Hello Simine

Simone Giannecchini a écrit :
> I was looking yesterday at the SoftHashValueMap since I need it for 
> another project. I have a question regarding the WeakCollectionCleaner. 
> Is it really needed? All it seems to do is clearing  the internal 
> reference of our WeakReference or SoftReference but it seems to do 
> nothing beyond that.

The Reference objects in WeakCollection are not directly WeakReferences, but 
rather some WeakReference subclass that contains some additional data needed 
for 
proper working of hash map. Those references override their 'clear()' method in 
order to remove the entry from the hash map in addition of clearing the 
reference.

So invoking Reference.clear() do not only clears the reference. It also removes 
the reference from the hash map / hash set. This is explained in 
WeakCollectionCleaner class javadoc, and repeated again at lines 80-81. I will 
move those comments closer to the call to 'ref.clear()'.

We could argue that overriding Reference.clear() that way is yet an other 
obscure trick in my code. If the comments in the code are not suffisient for 
avoiding confusion, we can change that. But it would require the addition of a 
new private class and casting (so more class, more code, slightly less 
performance).



> (...snip...) having a thread with priority 5 as the DEFAULT 
> collection cleaner doing something that we don’t need to do it might be 
> an overkill, especially if you start putting a lot of references inside 
> its ReferenceQueue being them weak or soft.

The thread should spend most of its time waiting.
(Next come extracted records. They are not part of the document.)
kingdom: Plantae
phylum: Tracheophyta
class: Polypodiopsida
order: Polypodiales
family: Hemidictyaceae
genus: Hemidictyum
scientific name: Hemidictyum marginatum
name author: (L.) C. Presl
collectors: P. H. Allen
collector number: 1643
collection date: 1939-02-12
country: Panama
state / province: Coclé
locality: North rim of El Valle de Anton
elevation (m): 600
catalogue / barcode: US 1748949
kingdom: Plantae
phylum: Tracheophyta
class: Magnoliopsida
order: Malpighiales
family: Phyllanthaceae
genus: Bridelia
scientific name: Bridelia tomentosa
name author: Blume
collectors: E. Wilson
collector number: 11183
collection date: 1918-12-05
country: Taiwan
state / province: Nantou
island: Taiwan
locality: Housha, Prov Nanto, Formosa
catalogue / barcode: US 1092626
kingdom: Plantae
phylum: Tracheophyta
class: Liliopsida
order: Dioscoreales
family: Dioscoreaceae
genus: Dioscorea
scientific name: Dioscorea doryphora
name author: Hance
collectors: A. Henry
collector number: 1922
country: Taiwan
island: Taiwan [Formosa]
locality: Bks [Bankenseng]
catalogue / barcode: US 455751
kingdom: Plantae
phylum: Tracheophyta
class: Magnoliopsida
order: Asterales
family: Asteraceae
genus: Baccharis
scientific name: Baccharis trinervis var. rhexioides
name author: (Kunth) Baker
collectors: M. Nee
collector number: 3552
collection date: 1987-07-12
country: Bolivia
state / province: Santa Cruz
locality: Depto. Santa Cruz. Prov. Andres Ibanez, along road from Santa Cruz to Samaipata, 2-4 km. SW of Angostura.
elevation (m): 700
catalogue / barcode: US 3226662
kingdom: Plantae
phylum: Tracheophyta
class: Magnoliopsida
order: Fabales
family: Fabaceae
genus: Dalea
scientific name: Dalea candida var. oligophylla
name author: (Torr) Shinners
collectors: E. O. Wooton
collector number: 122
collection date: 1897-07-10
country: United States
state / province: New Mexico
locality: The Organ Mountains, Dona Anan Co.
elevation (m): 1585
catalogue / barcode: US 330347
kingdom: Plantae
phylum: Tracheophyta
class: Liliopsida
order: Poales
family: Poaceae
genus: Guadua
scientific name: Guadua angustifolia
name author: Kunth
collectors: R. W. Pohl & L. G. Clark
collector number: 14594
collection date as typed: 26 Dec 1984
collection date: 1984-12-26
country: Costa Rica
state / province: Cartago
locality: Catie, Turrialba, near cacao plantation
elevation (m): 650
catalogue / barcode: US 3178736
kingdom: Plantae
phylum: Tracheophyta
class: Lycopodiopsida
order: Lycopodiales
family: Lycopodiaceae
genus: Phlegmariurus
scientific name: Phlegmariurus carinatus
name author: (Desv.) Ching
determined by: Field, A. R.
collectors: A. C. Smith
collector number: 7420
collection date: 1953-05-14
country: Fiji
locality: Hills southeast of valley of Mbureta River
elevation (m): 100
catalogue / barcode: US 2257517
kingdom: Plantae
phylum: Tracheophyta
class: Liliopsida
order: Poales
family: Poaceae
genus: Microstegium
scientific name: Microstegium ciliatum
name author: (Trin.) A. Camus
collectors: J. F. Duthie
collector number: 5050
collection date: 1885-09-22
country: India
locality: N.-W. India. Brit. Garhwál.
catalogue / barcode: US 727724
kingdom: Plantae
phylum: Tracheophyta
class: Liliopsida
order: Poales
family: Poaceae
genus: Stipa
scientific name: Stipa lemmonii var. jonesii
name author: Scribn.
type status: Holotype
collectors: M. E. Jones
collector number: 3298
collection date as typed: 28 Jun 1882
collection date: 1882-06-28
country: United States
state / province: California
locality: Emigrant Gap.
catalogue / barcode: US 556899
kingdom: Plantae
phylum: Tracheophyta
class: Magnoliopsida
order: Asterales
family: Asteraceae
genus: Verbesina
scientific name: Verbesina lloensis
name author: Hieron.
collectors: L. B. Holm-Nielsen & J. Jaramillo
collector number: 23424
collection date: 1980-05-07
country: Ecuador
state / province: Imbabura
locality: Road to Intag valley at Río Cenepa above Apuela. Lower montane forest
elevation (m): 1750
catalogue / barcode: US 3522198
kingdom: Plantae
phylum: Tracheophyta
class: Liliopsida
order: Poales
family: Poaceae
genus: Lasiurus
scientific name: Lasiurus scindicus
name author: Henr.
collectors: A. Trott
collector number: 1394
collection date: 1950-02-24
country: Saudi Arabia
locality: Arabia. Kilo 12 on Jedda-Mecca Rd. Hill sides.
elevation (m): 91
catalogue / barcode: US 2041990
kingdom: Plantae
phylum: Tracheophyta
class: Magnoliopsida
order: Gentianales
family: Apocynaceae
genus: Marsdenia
If we look at J2SE 
implementation, we can find many deamon threads with priority 9 or 10. 
Application do not suffer from such high priorities because those threads are 
inactive most of the time. When a thread weakup, it performs its work very 
quickly and go back in sleeping state very soon. Having a high priority thread 
ensure that this quick work is not delayed by long standing work (even if the 
long standing work is the actual application performing the "real" work 
requested by the user). This is especially important if the purpose of the 
quick 
work is to release resources. Sooner the resource are released, better it will 
be for application performances.

It may sound like the opposite of what we want, but often the "real" work needs 
to be performed in a low priority thread while "system management" tasks are 
performed in a high priority thread, providing that the "system management" 
tasks are very short (and not too frequent) while the "real work" is very long.